**ASSIGNMENT:**
Render each line of the data below as one string in a JSON list, leaving out blank lines.

[Stored entries]

============

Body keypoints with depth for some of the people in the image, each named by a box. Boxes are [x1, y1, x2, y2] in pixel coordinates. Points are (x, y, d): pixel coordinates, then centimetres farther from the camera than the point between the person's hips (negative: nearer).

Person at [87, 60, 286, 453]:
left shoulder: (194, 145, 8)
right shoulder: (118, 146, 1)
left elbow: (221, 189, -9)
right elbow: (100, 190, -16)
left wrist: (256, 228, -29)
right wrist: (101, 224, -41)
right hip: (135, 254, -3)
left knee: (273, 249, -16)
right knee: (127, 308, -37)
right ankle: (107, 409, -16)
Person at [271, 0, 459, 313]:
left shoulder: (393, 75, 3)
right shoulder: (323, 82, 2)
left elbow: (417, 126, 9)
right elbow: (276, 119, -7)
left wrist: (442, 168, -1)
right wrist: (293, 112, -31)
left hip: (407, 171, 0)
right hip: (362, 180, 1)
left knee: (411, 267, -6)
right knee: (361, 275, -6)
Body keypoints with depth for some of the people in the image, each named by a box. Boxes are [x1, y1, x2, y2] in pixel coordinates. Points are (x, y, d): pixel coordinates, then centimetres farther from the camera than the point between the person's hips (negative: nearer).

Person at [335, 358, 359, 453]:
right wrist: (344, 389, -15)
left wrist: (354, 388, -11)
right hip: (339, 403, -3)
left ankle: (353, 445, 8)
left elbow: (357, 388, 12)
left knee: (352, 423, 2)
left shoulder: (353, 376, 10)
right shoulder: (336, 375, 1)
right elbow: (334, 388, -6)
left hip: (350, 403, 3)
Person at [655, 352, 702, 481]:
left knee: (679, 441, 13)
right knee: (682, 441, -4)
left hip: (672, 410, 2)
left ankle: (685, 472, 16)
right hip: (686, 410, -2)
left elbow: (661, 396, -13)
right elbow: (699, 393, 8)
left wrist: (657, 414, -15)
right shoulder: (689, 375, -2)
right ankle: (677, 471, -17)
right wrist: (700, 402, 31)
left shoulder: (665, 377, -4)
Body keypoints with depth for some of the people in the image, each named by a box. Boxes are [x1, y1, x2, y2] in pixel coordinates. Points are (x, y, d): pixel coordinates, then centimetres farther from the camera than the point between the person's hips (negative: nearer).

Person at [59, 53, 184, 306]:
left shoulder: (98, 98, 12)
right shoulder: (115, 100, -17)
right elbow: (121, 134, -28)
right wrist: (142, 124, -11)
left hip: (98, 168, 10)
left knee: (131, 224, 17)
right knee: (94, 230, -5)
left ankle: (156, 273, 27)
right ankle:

============

**SOLUTION FOR THIS PROBLEM:**
[
  "Body keypoints with depth for some of the people in the image, each named by a box. Boxes are [x1, y1, x2, y2] in pixel coordinates. Points are (x, y, d): pixel coordinates, then centimetres farther from the camera than the point between the person's hips (negative: nearer).",
  "Person at [87, 60, 286, 453]:",
  "left shoulder: (194, 145, 8)",
  "right shoulder: (118, 146, 1)",
  "left elbow: (221, 189, -9)",
  "right elbow: (100, 190, -16)",
  "left wrist: (256, 228, -29)",
  "right wrist: (101, 224, -41)",
  "right hip: (135, 254, -3)",
  "left knee: (273, 249, -16)",
  "right knee: (127, 308, -37)",
  "right ankle: (107, 409, -16)",
  "Person at [271, 0, 459, 313]:",
  "left shoulder: (393, 75, 3)",
  "right shoulder: (323, 82, 2)",
  "left elbow: (417, 126, 9)",
  "right elbow: (276, 119, -7)",
  "left wrist: (442, 168, -1)",
  "right wrist: (293, 112, -31)",
  "left hip: (407, 171, 0)",
  "right hip: (362, 180, 1)",
  "left knee: (411, 267, -6)",
  "right knee: (361, 275, -6)",
  "Body keypoints with depth for some of the people in the image, each named by a box. Boxes are [x1, y1, x2, y2] in pixel coordinates. Points are (x, y, d): pixel coordinates, then centimetres farther from the camera than the point between the person's hips (negative: nearer).",
  "Person at [335, 358, 359, 453]:",
  "right wrist: (344, 389, -15)",
  "left wrist: (354, 388, -11)",
  "right hip: (339, 403, -3)",
  "left ankle: (353, 445, 8)",
  "left elbow: (357, 388, 12)",
  "left knee: (352, 423, 2)",
  "left shoulder: (353, 376, 10)",
  "right shoulder: (336, 375, 1)",
  "right elbow: (334, 388, -6)",
  "left hip: (350, 403, 3)",
  "Person at [655, 352, 702, 481]:",
  "left knee: (679, 441, 13)",
  "right knee: (682, 441, -4)",
  "left hip: (672, 410, 2)",
  "left ankle: (685, 472, 16)",
  "right hip: (686, 410, -2)",
  "left elbow: (661, 396, -13)",
  "right elbow: (699, 393, 8)",
  "left wrist: (657, 414, -15)",
  "right shoulder: (689, 375, -2)",
  "right ankle: (677, 471, -17)",
  "right wrist: (700, 402, 31)",
  "left shoulder: (665, 377, -4)",
  "Body keypoints with depth for some of the people in the image, each named by a box. Boxes are [x1, y1, x2, y2] in pixel coordinates. Points are (x, y, d): pixel coordinates, then centimetres farther from the camera than the point between the person's hips (negative: nearer).",
  "Person at [59, 53, 184, 306]:",
  "left shoulder: (98, 98, 12)",
  "right shoulder: (115, 100, -17)",
  "right elbow: (121, 134, -28)",
  "right wrist: (142, 124, -11)",
  "left hip: (98, 168, 10)",
  "left knee: (131, 224, 17)",
  "right knee: (94, 230, -5)",
  "left ankle: (156, 273, 27)",
  "right ankle:"
]